There are 3 hidden costs of mutual funds that can cut into your savings more than you may think.
1 – 12b-1 fees
These fees are common in mutual funds and are used to cover marketing and distribution costs. They are clearly listed in the prospectus of every fund. Some fund companies use this fee to pay brokers who bring them custom, so make sure your broker is not offering you a fund for this reason. This fee varies little from fund to fund, so does not significantly impact investor choice.
2 – Loads
Front end loads – A load is a commission paid to a broker when you buy into a mutual fund. This fee goes to the middle man and the middle man only. If you invest $20000 into a mutual fund, and the load is $700, you need to make this just to break even. You will also lose out on some compound interest. In addition to this, loads mean that if you make a bad investment, you can feel trapped. If you want to sell a poorly performing fund, then you will need to buy into a fund in the same family if you want to avoid paying another load. This significantly reduces your options.
Back-end and ongoing loads – Mutual funds are usually listed as A, B and C shares. All of these classes have a load of some kind, cutting into your finances. A shares have a front-end load. B shares have a back-end load. This means that you have to pay at least 5 percent if you sell the funds within 5 to 7 years. C shares have a back-end load which means that if you sell the fund in the first year you pay at least 1 percent.
Quick and simple advice for you: avoid load funds!!! No-load funds are the same and perform just as well, but are much cheaper!
3 – Management fees
These vary considerably for different funds. For example, bond funds have small fees. International equity funds, on the other hand, have large fees, to cover the traveling costs of the fund managers.

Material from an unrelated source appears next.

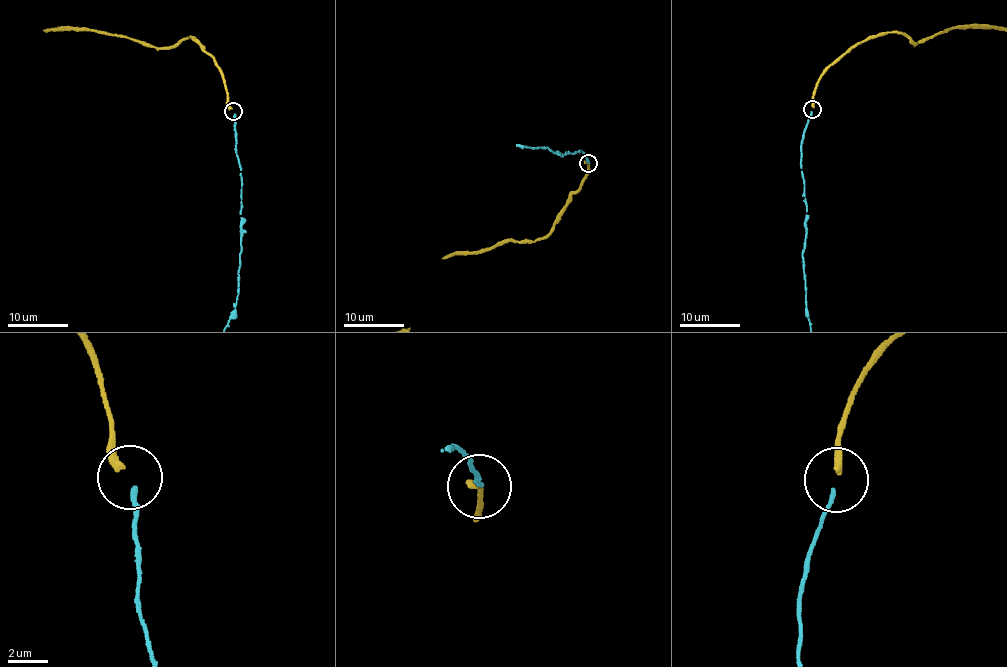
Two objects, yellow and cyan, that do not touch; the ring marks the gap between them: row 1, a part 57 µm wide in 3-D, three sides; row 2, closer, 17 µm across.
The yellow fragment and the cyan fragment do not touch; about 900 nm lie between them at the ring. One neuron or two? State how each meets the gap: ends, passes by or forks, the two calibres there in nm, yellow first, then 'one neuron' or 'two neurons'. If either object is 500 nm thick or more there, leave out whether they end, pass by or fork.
yellow ends; cyan ends; calibres 360 and 260 nm; two neurons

Management fees DO vary widely, and this is where you as an investor has the most choice,l and it brings me back to my first point. There is no reason why you should be paying super high management fees if you are not getting the reward, but just going for the lowest fees might leave you with minimal reward anyway. It is important to know how the manager has been running any particular fund, and the returns that he or she has made. If the results are better than the market average, then it would be worth paying a higher than average management fee if this fund demands it.